═══ DATA RECORDS ═══

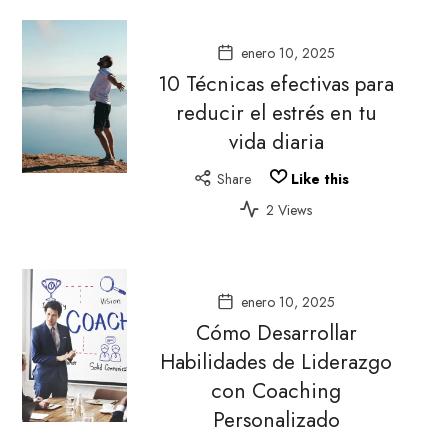
enero 10, 2025
10 Técnicas efectivas para
reducir el estrés en tu
vida diaria
Share
Like this
2 Views
enero 10, 2025
Cómo Desarrollar
Habilidades de Liderazgo
con Coaching
Personalizado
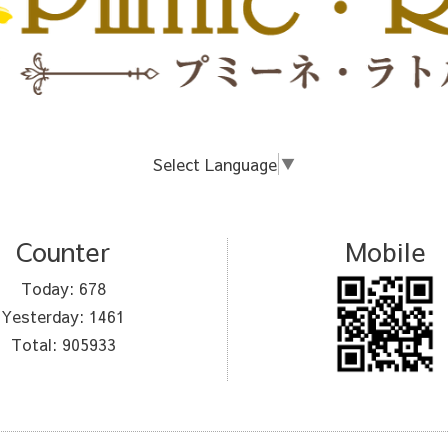
Select Language
▼
Counter
Mobile
Today:
678
Yesterday:
1461
Total:
905933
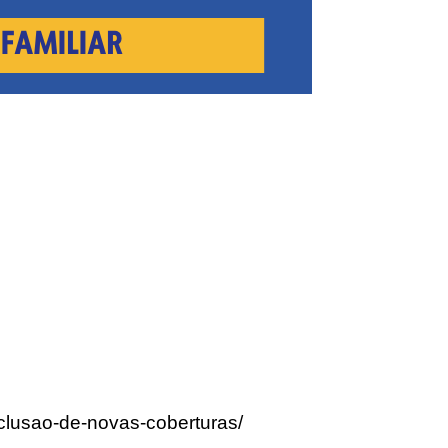
nclusao-de-novas-coberturas/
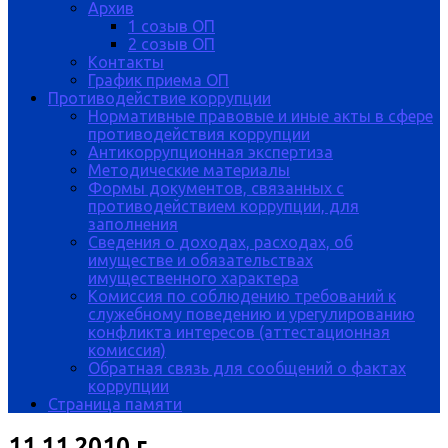
Архив
1 созыв ОП
2 созыв ОП
Контакты
График приема ОП
Противодействие коррупции
Нормативные правовые и иные акты в сфере
противодействия коррупции
Антикоррупционная экспертиза
Методические материалы
Формы документов, связанных с
противодействием коррупции, для
заполнения
Сведения о доходах, расходах, об
имуществе и обязательствах
имущественного характера
Комиссия по соблюдению требований к
служебному поведению и урегулированию
конфликта интересов (аттестационная
комиссия)
Обратная связь для сообщений о фактах
коррупции
Страница памяти
11.11.2010 г.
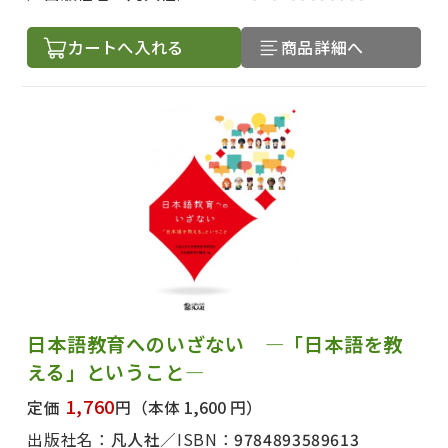
カートへ入れる
商品詳細へ
日本語教育へのいざない ―「日本語を教
える」ということ―
1,760
定価
円
（本体 1,600 円）
出版社名：
凡人社
ISBN：
9784893589613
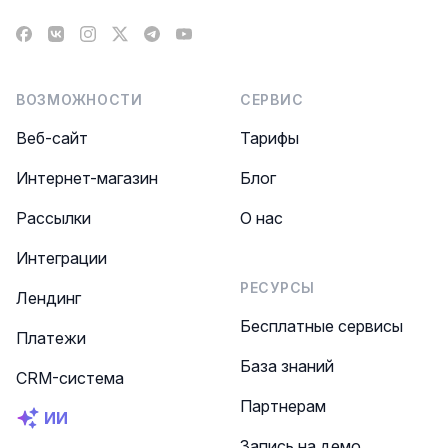
Facebook
VK
Instagram
X
Telegram
YouTube
ВОЗМОЖНОСТИ
СЕРВИС
Веб-сайт
Тарифы
Интернет-магазин
Блог
Рассылки
О нас
Интеграции
РЕСУРСЫ
Лендинг
Бесплатные сервисы
Платежи
База знаний
CRM-система
Партнерам
ИИ
Запись на демо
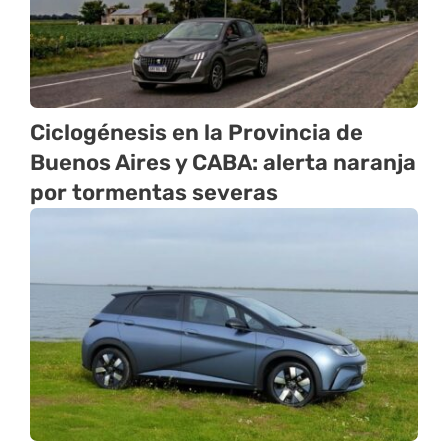
Ciclogénesis en la Provincia de
Buenos Aires y CABA: alerta naranja
por tormentas severas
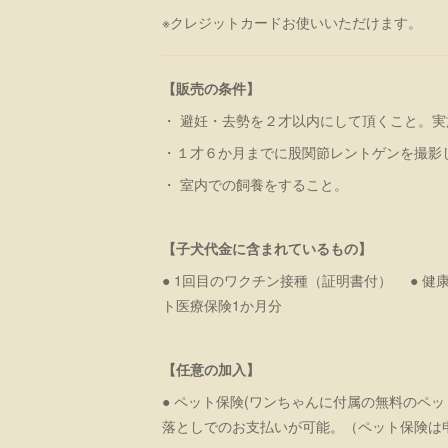
※クレジットカードお使いいただけます。
【販売の条件】
・ 避妊・去勢を２才以内にして頂くこと。
・１才６か月までに股関節レントゲンを撮影
・ 室内での飼養をすること。
【子犬代金に含まれているもの】
● 1回目のワクチン接種（証明書付） ● 健
ト医療保険1か月分
【任意の加入】
● ペット保険(ワンちゃんに付属の無料のペ
落としでのお支払いが可能。（ペット保険は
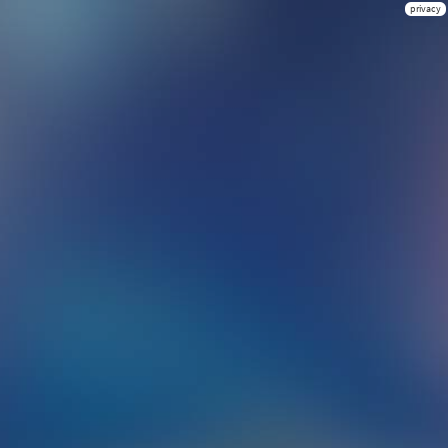
privacy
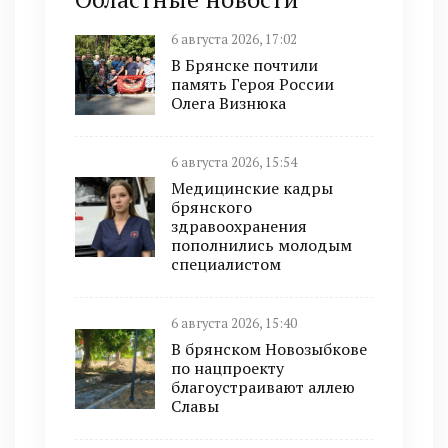
6 августа 2026, 17:02
В Брянске почтили
память Героя России
Олега Визнюка
6 августа 2026, 15:54
Медицинские кадры
брянского
здравоохранения
пополнились молодым
специалистом
6 августа 2026, 15:40
В брянском Новозыбкове
по нацпроекту
благоустраивают аллею
Славы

═══

### ASSIGNED TASK:
Reproduce the text of all the rows above with "Select Language" changed to "Choose Language" and everything else kept the same, leaving out the pictures.

### EXERCISE RESULT:
enero 10, 2025
10 Técnicas efectivas para
reducir el estrés en tu
vida diaria
Share
Like this
2 Views
enero 10, 2025
Cómo Desarrollar
Habilidades de Liderazgo
con Coaching
Personalizado
Choose Language
▼
Counter
Mobile
Today:
678
Yesterday:
1461
Total:
905933
nclusao-de-novas-coberturas/
Архив
1 созыв ОП
2 созыв ОП
Контакты
График приема ОП
Противодействие коррупции
Нормативные правовые и иные акты в сфере
противодействия коррупции
Антикоррупционная экспертиза
Методические материалы
Формы документов, связанных с
противодействием коррупции, для
заполнения
Сведения о доходах, расходах, об
имуществе и обязательствах
имущественного характера
Комиссия по соблюдению требований к
служебному поведению и урегулированию
конфликта интересов (аттестационная
комиссия)
Обратная связь для сообщений о фактах
коррупции
Страница памяти
11.11.2010 г.
カートへ入れる
商品詳細へ
日本語教育へのいざない ―「日本語を教
える」ということ―
1,760
定価
円
（本体 1,600 円）
出版社名：
凡人社
ISBN：
9784893589613
Facebook
VK
Instagram
X
Telegram
YouTube
ВОЗМОЖНОСТИ
СЕРВИС
Веб-сайт
Тарифы
Интернет-магазин
Блог
Рассылки
О нас
Интеграции
РЕСУРСЫ
Лендинг
Бесплатные сервисы
Платежи
База знаний
CRM-система
Партнерам
ИИ
Запись на демо
Ciclogénesis en la Provincia de
Buenos Aires y CABA: alerta naranja
por tormentas severas
※クレジットカードお使いいただけます。
【販売の条件】
・ 避妊・去勢を２才以内にして頂くこと。
・１才６か月までに股関節レントゲンを撮影
・ 室内での飼養をすること。
【子犬代金に含まれているもの】
● 1回目のワクチン接種（証明書付） ● 健
ト医療保険1か月分
【任意の加入】
● ペット保険(ワンちゃんに付属の無料のペ
落としでのお支払いが可能。（ペット保険は
privacy
6 августа 2026, 17:02
В Брянске почтили
память Героя России
Олега Визнюка
6 августа 2026, 15:54
Медицинские кадры
брянского
здравоохранения
пополнились молодым
специалистом
6 августа 2026, 15:40
В брянском Новозыбкове
по нацпроекту
благоустраивают аллею
Славы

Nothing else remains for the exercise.